Problems:
a) In the Grammy blog post, how long before takeoff did the writer first try on the dress?
b) Do these statements agree with the Grammy blog post? (i) The dress fit on the first try. (ii) The writer went down the red carpet hiding behind the Elf. (iii) The writer has been thinking over the show for two weeks.

Source:
* begin *

Friday, February 27, 2015

Hobbit Grammy Wrap-Up


All right, I've had time to decompress, process, and gather my thoughts. There was a week of bottomless lows, stratospheric highs, and nothing really in between. There were performances all about that bass low, that wailing guitar high, and lots of in between. I know everybody’s dying to hear The Girl’s summary of Music’s Biggest Night (and even if you aren't, here you are reading it, right?) so heeeeeere we go. 

First, let’s get that dress issue out of the way. Overconfident as I was from six months of boot camp, I waited til 48 hours before takeoff to slip into it before I packed it into the suitcase. Let’s sum up: “Slip into it” became “squeeze, squoosh, jiggle, pinch, wiggle, suck, and exhale buckets of air into it” and I still looked like three or four pigs fighting under a blanket.
"Didn't she use us in an earlier bit?"  "Yes, but it's still funny."
Yep. Fail. Big ol’ fail. Nope, didn’t fit. So the short story is after a few hours at the mall and lots of consults from lots of professionals, I was presentable enough to sidle down the red carpet hiding behind the Elf. God bless the Elf and her long legs that are tall enough to hide hobbits! I feel like BBP made a decent showing thanks to her and the Boys. Nice job, BBP Team! 

Hey! We made it to the red carpet! Sophomore Year goal=in the bag.
There are no words
There are no words

Now I’m not really a carpet kinda gal, so the rest of this post is me diving into what I consider the meat of the evening: the performances. I’ll warn you right now- if you don’t really care for a quick recap of the evening’s highlights, stop right here. I’ve been mulling over this spectacle for two weeks now, and I have strong opinions. It’s possible that I may suffer a full body snark implosion if I don’t get some of this out, so here goes, from Miranda Lambert’s top to Beyonce’s bottom:
"I'm just glad I'm getting more press than Madonna's bottom."

* end *

Stored data:
* begin *

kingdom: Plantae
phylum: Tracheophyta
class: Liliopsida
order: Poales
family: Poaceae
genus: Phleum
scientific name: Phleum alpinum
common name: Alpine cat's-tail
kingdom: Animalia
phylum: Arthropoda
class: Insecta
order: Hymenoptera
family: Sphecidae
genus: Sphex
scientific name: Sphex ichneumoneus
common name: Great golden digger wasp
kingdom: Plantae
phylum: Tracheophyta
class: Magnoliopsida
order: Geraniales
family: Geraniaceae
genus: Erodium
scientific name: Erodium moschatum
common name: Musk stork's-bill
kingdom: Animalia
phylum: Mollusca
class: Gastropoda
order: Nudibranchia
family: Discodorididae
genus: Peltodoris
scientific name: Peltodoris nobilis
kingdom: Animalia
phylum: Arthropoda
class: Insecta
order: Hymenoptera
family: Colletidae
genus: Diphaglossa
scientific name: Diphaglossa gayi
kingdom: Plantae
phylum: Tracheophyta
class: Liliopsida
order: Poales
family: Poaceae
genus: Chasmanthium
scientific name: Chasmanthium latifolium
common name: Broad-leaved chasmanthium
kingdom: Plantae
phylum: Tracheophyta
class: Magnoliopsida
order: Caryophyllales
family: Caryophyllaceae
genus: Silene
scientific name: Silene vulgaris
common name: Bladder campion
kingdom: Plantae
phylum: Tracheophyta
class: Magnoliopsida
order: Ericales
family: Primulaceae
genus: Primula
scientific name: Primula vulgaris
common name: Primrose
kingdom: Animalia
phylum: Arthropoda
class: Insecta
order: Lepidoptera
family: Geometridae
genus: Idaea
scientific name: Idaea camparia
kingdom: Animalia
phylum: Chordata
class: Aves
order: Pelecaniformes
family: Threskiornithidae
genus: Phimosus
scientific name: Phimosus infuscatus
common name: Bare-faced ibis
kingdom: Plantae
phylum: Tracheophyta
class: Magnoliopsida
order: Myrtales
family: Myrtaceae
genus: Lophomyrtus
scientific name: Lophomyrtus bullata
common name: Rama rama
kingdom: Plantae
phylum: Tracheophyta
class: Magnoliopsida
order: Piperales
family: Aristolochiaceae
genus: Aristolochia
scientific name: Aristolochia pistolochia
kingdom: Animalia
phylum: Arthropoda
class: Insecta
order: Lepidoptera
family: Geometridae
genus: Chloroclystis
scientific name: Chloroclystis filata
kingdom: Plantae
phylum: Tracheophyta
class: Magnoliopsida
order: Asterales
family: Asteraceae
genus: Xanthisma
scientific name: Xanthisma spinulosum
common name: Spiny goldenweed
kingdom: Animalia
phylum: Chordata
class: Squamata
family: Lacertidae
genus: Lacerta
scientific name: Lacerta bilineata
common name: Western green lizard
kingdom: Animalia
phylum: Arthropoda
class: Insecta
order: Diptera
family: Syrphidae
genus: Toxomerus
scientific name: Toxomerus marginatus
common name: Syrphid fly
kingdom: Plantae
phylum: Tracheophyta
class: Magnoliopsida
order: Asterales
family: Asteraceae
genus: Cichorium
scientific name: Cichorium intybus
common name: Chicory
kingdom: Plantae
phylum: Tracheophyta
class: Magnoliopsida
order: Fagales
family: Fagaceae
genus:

* end *

Results by task:
a) 48 hours before takeoff.

b)
(i) No: "Nope, didn’t fit."
(ii) Yes: "sidle down the red carpet hiding behind the Elf"
(iii) Yes: "I’ve been mulling over this spectacle for two weeks now"